A new type of pronormal subgroups in Chevalley groups (Q5940190)

Let \(L\) be a simple finite-dimensional Lie algebra over an algebraically closed field of characteristic 0 with irreducible root system \(\Phi\), where not all roots have the same length. Let \(\Delta\) be a fixed system of simple roots and \(G(\Phi,F)\) the adjoint Chevalley group of type \(\Phi\) over a field \(F\) of characteristic other than 2, with \(G^l(\Phi,F)\) the subgroup generated by all \(x_r(t)\), \(r\in\Phi_l\), \(t\in F\), where \(\Phi_l\) is the set of long roots. The author's main result is that for \(\Phi\) other than of type \(G_2\), the subgroup \(G^l(\Phi,F)\) is `pronormal': that is, for any \(x\in G(\Phi,F)\) there is an element \(y\) in the subgroup generated by \(G^l(\Phi,F)\) and its conjugate by \(x\), with \(yTy^{-1}=xTx^{-1}\).
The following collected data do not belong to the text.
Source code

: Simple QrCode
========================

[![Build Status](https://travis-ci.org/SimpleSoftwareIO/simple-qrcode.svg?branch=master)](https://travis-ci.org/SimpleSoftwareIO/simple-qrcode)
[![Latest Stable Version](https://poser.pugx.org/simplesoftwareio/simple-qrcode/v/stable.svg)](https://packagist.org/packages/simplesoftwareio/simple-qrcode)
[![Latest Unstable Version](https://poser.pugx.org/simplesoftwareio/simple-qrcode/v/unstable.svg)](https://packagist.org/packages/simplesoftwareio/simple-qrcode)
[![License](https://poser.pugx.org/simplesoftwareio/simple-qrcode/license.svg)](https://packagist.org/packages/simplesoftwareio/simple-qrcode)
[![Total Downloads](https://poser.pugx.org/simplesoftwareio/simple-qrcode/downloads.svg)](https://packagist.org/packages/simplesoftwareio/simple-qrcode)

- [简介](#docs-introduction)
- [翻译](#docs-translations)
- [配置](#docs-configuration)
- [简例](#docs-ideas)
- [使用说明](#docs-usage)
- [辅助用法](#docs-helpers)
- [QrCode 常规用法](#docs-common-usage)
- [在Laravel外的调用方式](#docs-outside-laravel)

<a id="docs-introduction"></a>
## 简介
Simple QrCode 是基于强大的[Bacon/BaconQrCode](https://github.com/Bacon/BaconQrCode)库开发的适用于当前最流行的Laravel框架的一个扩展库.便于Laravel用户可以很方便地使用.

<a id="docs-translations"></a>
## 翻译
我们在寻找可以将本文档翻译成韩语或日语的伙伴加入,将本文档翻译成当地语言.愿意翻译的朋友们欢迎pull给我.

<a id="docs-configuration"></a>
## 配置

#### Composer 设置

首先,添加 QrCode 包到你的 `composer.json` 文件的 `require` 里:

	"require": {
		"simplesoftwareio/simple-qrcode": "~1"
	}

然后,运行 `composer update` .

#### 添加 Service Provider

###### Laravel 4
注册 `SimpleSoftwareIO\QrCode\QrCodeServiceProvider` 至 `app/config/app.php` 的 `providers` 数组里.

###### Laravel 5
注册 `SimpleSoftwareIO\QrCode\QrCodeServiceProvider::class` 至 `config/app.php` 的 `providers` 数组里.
Results of \textit{N. Vavilov} [in Lond. Math. Soc. Lect. Note Ser. 207, 233-280 (1995; Zbl 0879.20020)] establish the pronormality of the diagonal subgroup \(H\) of \(G(\Phi,F)\) and the unipotent subgroup \(U\) generated by \(x_r(t)\), \(t\in F\) for positive roots \(r\). This affords (Corollary 1.2) a characterization of the lattice of subgroups between \(G^l(\Phi,F)\) and \(G=G(\Phi,F)\) as the disjoint union of lattices of subgroups between \(E\) and \(N_{G^l(\Phi,F)}(E)\) for subgroups \(E\) generated by collections of conjugates of \(G^l(\Phi,F)\) in \(G\).